La fine dell’odioso regime di apartheid non ha significato il superamento della vecchia struttura economico-sociale del Sudafrica. E così, nel Paese forse più capitalisticamente sviluppato del continente africano i super sfruttati lavoratori delle miniere, dalla pelle rigorosamente nera, continuano a crepare sull’altare del Moloch-Profitto. Dall’apartheid alla democrazia multirazziale: la continuazione del dominio sociale capitalistico con altri mezzi. Ma con le stesse pallottole!

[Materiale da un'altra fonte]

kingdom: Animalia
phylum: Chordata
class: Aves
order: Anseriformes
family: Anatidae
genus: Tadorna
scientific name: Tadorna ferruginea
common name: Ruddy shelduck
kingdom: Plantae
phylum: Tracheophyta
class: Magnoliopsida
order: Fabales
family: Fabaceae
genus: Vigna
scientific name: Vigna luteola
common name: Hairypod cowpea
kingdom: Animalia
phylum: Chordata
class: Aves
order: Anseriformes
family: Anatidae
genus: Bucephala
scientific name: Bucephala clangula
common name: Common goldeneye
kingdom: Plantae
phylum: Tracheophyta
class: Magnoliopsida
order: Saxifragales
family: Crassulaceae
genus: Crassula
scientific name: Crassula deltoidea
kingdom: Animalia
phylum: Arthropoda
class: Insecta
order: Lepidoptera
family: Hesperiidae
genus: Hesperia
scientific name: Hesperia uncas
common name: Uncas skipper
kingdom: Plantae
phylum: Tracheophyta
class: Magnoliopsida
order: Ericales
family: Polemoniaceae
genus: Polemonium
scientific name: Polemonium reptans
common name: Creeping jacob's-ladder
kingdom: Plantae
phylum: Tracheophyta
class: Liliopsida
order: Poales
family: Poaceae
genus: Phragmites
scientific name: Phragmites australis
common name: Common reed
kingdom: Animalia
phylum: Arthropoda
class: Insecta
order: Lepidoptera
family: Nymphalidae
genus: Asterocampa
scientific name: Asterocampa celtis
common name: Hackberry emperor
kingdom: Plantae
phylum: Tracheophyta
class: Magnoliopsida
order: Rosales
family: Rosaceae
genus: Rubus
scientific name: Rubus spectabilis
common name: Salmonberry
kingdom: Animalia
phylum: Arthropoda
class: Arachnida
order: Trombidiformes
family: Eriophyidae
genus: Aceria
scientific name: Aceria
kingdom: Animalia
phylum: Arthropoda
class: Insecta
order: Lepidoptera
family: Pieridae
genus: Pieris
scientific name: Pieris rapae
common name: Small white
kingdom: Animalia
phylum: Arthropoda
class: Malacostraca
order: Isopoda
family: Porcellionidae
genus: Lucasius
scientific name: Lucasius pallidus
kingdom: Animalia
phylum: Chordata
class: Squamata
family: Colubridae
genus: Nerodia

«La polizia di un paese che pensavamo democratico, con i liberatori dell’African National Congress al governo e mentre Nelson Mandela è ancora vivo, uccide operai in lotta. Un paese del quale abbiamo preferito dimenticarci, convinti che l’immane obiettivo della distruzione del sistema razzista dell’apartheid fosse sufficiente a garantire la costruzione di una società diversa e più eguale». Così piagnucolava Il Manifesto (17 agosto) a strage di operai ancora fresca. Come se la forma democratica del regime sociale capitalistico non contemplasse l’uso della più brutale violenza per difendere gli interessi della classe dominante! Come se la fine dell’apartheid su base razziale potesse significare la fine della natura di classe della società sudafricana. Ma questo i feticisti della democrazia e gli apologeti del capitalismo dal volto umano (magari nero, certamente «diverso e più uguale») non lo capiranno mai.
Ora c’è da sperare che la rabbia dei minatori e dei lavoratori sudafricani non prenda la disastrosa strada della lotta razziale, perché il problema non è il colore del padrone, né la sua nazionalità, ma la natura sociale dell’economia che domina su tutto il pianeta. La “vecchia” lotta di classe è la sola risposta giusta alla violenza sistemica della Società-Mondo del XXI secolo. Ovunque. Anche in Siria. Anche a Taranto.